MapR Yarn Log Aggregation

MapR sometimes takes some criticism for being “different” which is sometimes translated as “hard to use” because it doesn’t behave like Hadoop distribution brand X that I know and love. I get that. I also know that all software (like people) has warts. Sometimes those differences are intentional. For the most part this is the case with MapR. Lots of folks misunderstand the method to the madness initially. I can say that most users once armed with some understanding tend to love MapR.

That aside I wanted to point out one such difference. It has to to with Yarn Log Aggregation. I hear repeatedly folks saying they enabled log aggregation but for some reason are still seeing a message from the History Server telling them there is a problem.
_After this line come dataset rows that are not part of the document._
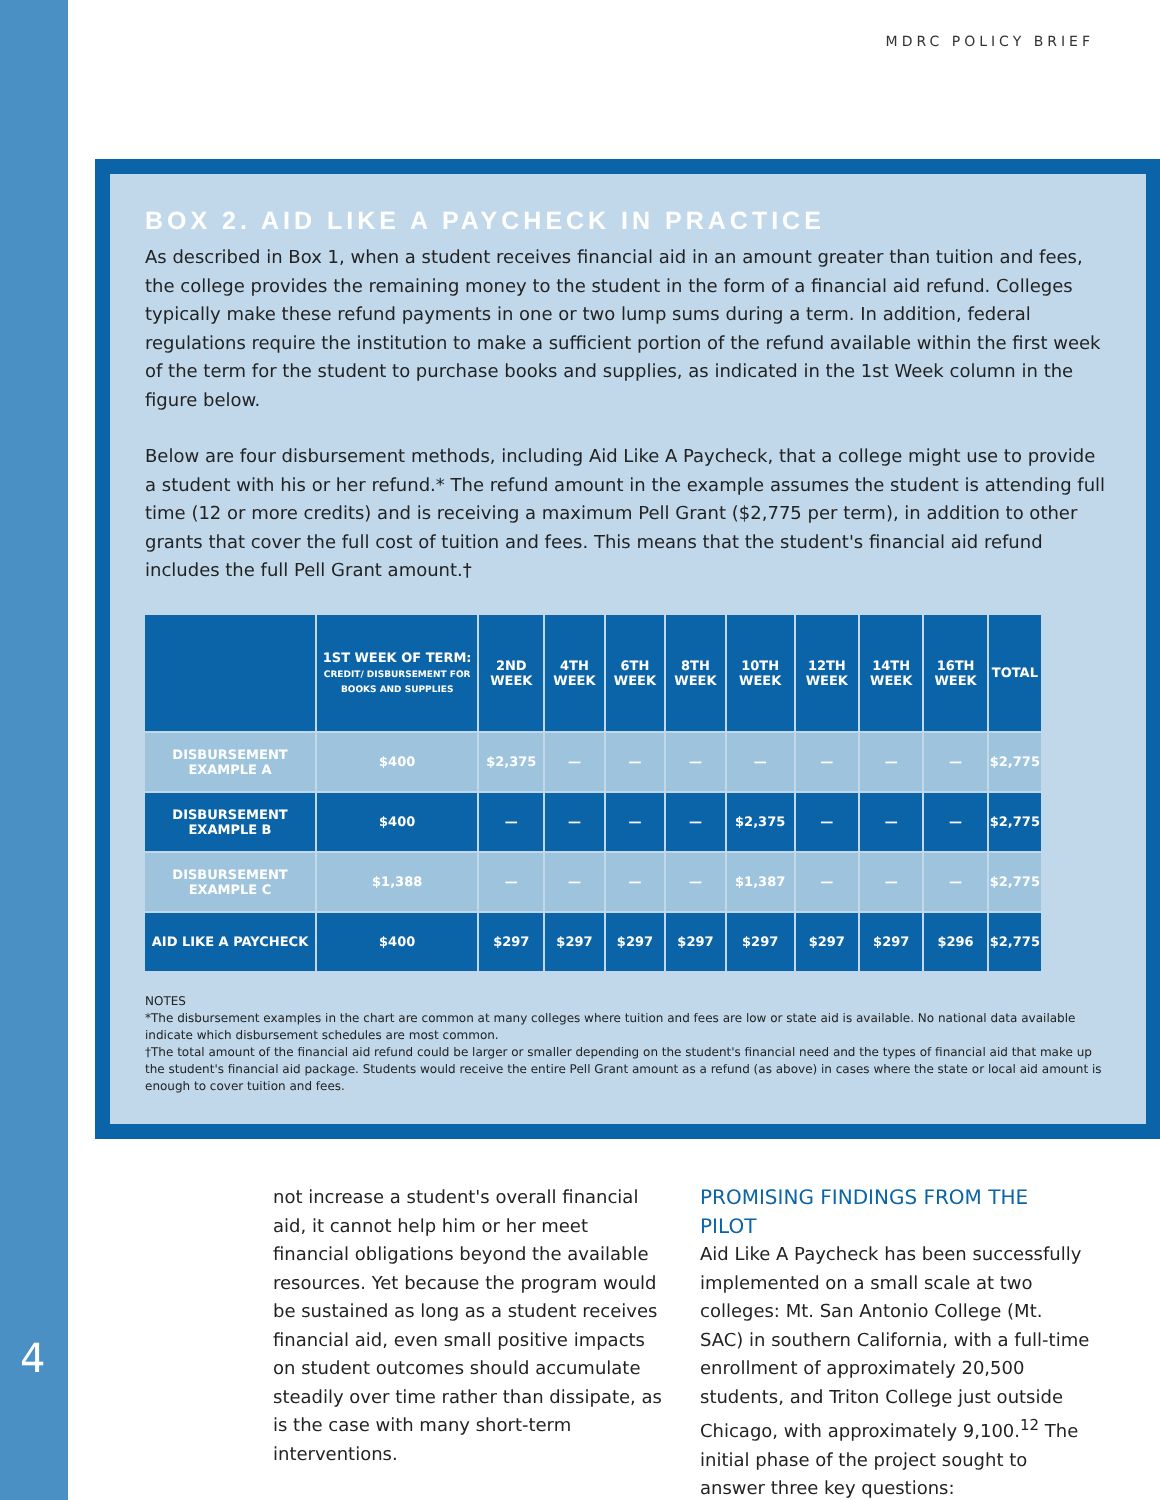MDRC POLICY BRIEF
BOX 2. AID LIKE A PAYCHECK IN PRACTICE
As described in Box 1, when a student receives financial aid in an amount greater than tuition and fees, the college provides the remaining money to the student in the form of a financial aid refund. Colleges typically make these refund payments in one or two lump sums during a term. In addition, federal regulations require the institution to make a sufficient portion of the refund available within the first week of the term for the student to purchase books and supplies, as indicated in the 1st Week column in the figure below.
Below are four disbursement methods, including Aid Like A Paycheck, that a college might use to provide a student with his or her refund.* The refund amount in the example assumes the student is attending full time (12 or more credits) and is receiving a maximum Pell Grant ($2,775 per term), in addition to other grants that cover the full cost of tuition and fees. This means that the student's financial aid refund includes the full Pell Grant amount.†
| | 1ST WEEK OF TERM: CREDIT/ DISBURSEMENT FOR BOOKS AND SUPPLIES | 2ND WEEK | 4TH WEEK | 6TH WEEK | 8TH WEEK | 10TH WEEK | 12TH WEEK | 14TH WEEK | 16TH WEEK | TOTAL |
| --- | --- | --- | --- | --- | --- | --- | --- | --- | --- | --- |
| DISBURSEMENT EXAMPLE A | $400 | $2,375 | — | — | — | — | — | — | — | $2,775 |
| DISBURSEMENT EXAMPLE B | $400 | — | — | — | — | $2,375 | — | — | — | $2,775 |
| DISBURSEMENT EXAMPLE C | $1,388 | — | — | — | — | $1,387 | — | — | — | $2,775 |
| AID LIKE A PAYCHECK | $400 | $297 | $297 | $297 | $297 | $297 | $297 | $297 | $296 | $2,775 |
NOTES
*The disbursement examples in the chart are common at many colleges where tuition and fees are low or state aid is available. No national data available indicate which disbursement schedules are most common.
†The total amount of the financial aid refund could be larger or smaller depending on the student's financial need and the types of financial aid that make up the student's financial aid package. Students would receive the entire Pell Grant amount as a refund (as above) in cases where the state or local aid amount is enough to cover tuition and fees.
not increase a student's overall financial aid, it cannot help him or her meet financial obligations beyond the available resources. Yet because the program would be sustained as long as a student receives financial aid, even small positive impacts on student outcomes should accumulate steadily over time rather than dissipate, as is the case with many short-term interventions.
PROMISING FINDINGS FROM THE PILOT
Aid Like A Paycheck has been successfully implemented on a small scale at two colleges: Mt. San Antonio College (Mt. SAC) in southern California, with a full-time enrollment of approximately 20,500 students, and Triton College just outside Chicago, with approximately 9,100.<sup>12</sup> The initial phase of the project sought to answer three key questions:
4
What typically is happening in this case is that although folks remembered to turn on log aggregation by setting yarn.log-aggregation-enable to true in yarn-site.xml they for about configure.sh. Running configure.sh is important when installing or changing the configuration of your cluster. It does a handful of things but most importantly it reads xml configuration file changes. There is a log kept for configure.sh under MAPR_HOME/logs/configure.log showing what has been run and when. The other problem seen is that users forget to pass -“HS” to configure.sh. This lets MapR know where the history server is running and on what port. Without which you will likely get error messages similar to the one above. Once completed you should be able to use the History server web interface to drill into logs OR you can use the yarn logs command line.

The configure script is a small MapR nuance but is critical for proper cluster configuration.  Any time you add or remove software or reconfigure things make sure you take a look at configure.sh. You will see it across all the docs for the installation of Hadoop ecosystem products in MapR.